───── DOCUMENT TEXT

ESP32 S3 and Voice Assistant config

Does anyone know a guide to install VOICE ASSISTANT on an ESP32 S3 updated? Most of the videos I’ve seen have old configurations and some of the configuration is deprecated. Are there any new updated guides?

Thanks

I was just playing with and working on it this past week. This works for me with an INMP441 and Max98357. I have some packages that I use to separate common configuration but they are not related to the VA stuff

substitutions:
  #pins
  i2s_out_lrclk_pin: GPIO6 # LRC on Max98357
  i2s_out_bclk_pin: GPIO7 # BCLK on Max98357
  i2s_in_lrclk_pin: GPIO2 # WS on INMP441
  i2s_in_bclk_pin: GPIO1 # SLK on INMP441
  light_pin: GPIO48 # on-board LED
  speaker_pin: GPIO8 # DIN on Max98357
  mic_pin: GPIO4 # SD on INMP441

  ota_password: <redacted>
  api_key: <redacted>
  ip: <redacted>

  dev_name: s3test
  friendly: S3Test

  # Phases of the Voice AssistantGPIO8
  # IDLE: The voice assistant is ready to be triggered by a wake-word
  voice_assist_idle_phase_id: '1'
  # LISTENING: The voice assistant is ready to listen to a voice command (after being triggered by the wake word)
  voice_assist_listening_phase_id: '2'
  # THINKING: The voice assistant is currently processing the command
  voice_assist_thinking_phase_id: '3'
  # REPLYING: The voice assistant is replying to the command
  voice_assist_replying_phase_id: '4'
  # NOT_READY: The voice assistant is not ready 
  voice_assist_not_ready_phase_id: '10'
  # ERROR: The voice assistant encountered an error
  voice_assist_error_phase_id: '11'  
  # MUTED: The voice assistant is muted and will not reply to a wake-word
  voice_assist_muted_phase_id: '12'

psram:
  mode: octal
  speed: 80MHz

esp32:
  board: esp32-s3-devkitc-1
  variant: ESP32S3
  framework:
    type: esp-idf
    version: recommended
    sdkconfig_options:
      # ESP32-S3 N16R8
      CONFIG_ESP32_S3_BOX_BOARD: "y"
      CONFIG_ESP32S3_DEFAULT_CPU_FREQ_240: "y"
      CONFIG_ESP32S3_DATA_CACHE_64KB:      "y"
      CONFIG_ESP32S3_DATA_CACHE_LINE_64B:  "y"
      CONFIG_BT_ALLOCATION_FROM_SPIRAM_FIRST: "y"
      CONFIG_BT_BLE_DYNAMIC_ENV_MEMORY: "y"
      CONFIG_MBEDTLS_EXTERNAL_MEM_ALLOC: "y"
      CONFIG_MBEDTLS_SSL_PROTO_TLS1_3: "y" 

      # ESP32-S3-Zero
      # CONFIG_ESP32_S3_BOX_BOARD: "y"
      # CONFIG_ESP32_WIFI_STATIC_RX_BUFFER_NUM: "16"

──────────

• [EXERCISE SET]:
a – Decide whether each statement agrees with the voice assistant thread, answering yes or no and quoting the words of the thread that settle it: (i) the microphone is assigned to GPIO4; (ii) the PSRAM speed is set to 40MHz; (iii) the framework type is Arduino.
b – Copy everything in the voice assistant thread from "ota_password: <redacted>" down to "the wake word)".
c – Answer these questions from the voice assistant thread:
(i) Which two parts does the reply say the configuration works with?
(ii) What board is set in the esp32 section?
(iii) What phase ID is given for the muted phase?
The data that comes next has no connection to the voice assistant thread.

───── INFORMATION SHOWN

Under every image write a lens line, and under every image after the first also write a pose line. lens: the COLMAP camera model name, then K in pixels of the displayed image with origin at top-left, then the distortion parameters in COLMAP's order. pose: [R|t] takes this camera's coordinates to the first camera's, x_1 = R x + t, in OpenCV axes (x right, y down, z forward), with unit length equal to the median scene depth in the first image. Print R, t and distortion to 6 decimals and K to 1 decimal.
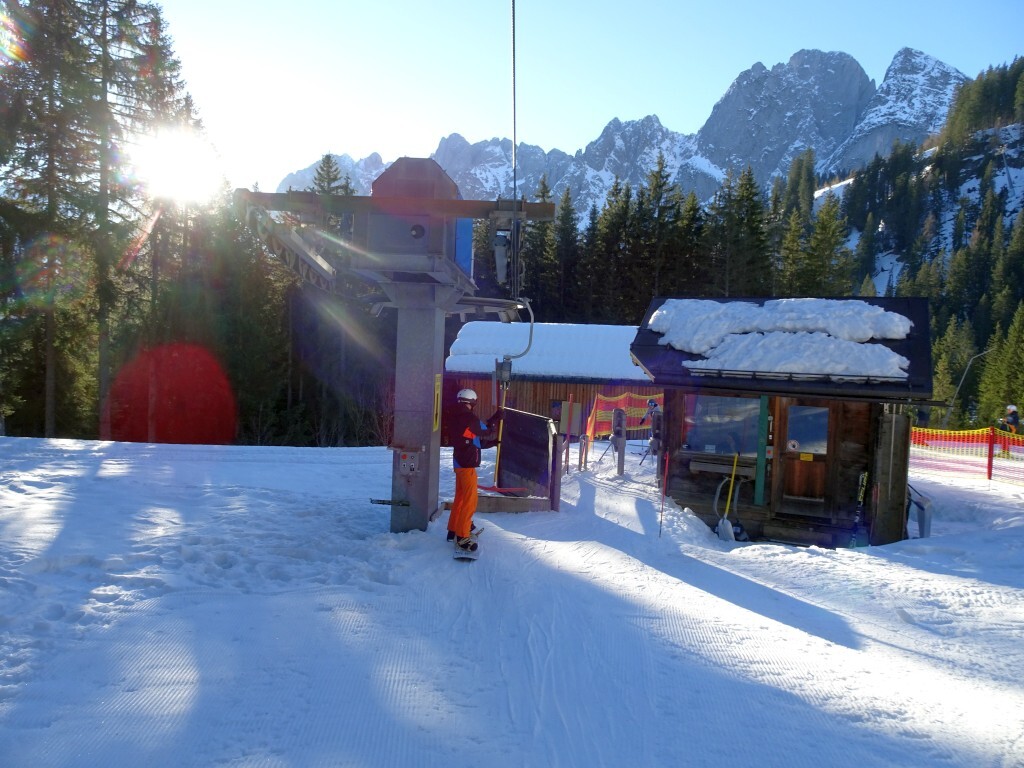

──────────

• [TASK-BY-TASK RESULTS]:
a –
(i) Yes: "mic_pin: GPIO4"
(ii) No: "speed: 80MHz"
(iii) No: "type: esp-idf"

b –
ota_password: <redacted>
  api_key: <redacted>
  ip: <redacted>

  dev_name: s3test
  friendly: S3Test

  # Phases of the Voice AssistantGPIO8
  # IDLE: The voice assistant is ready to be triggered by a wake-word
  voice_assist_idle_phase_id: '1'
  # LISTENING: The voice assistant is ready to listen to a voice command (after being triggered by the wake word)

c –
(i) An INMP441 and a Max98357.
(ii) esp32-s3-devkitc-1
(iii) '12'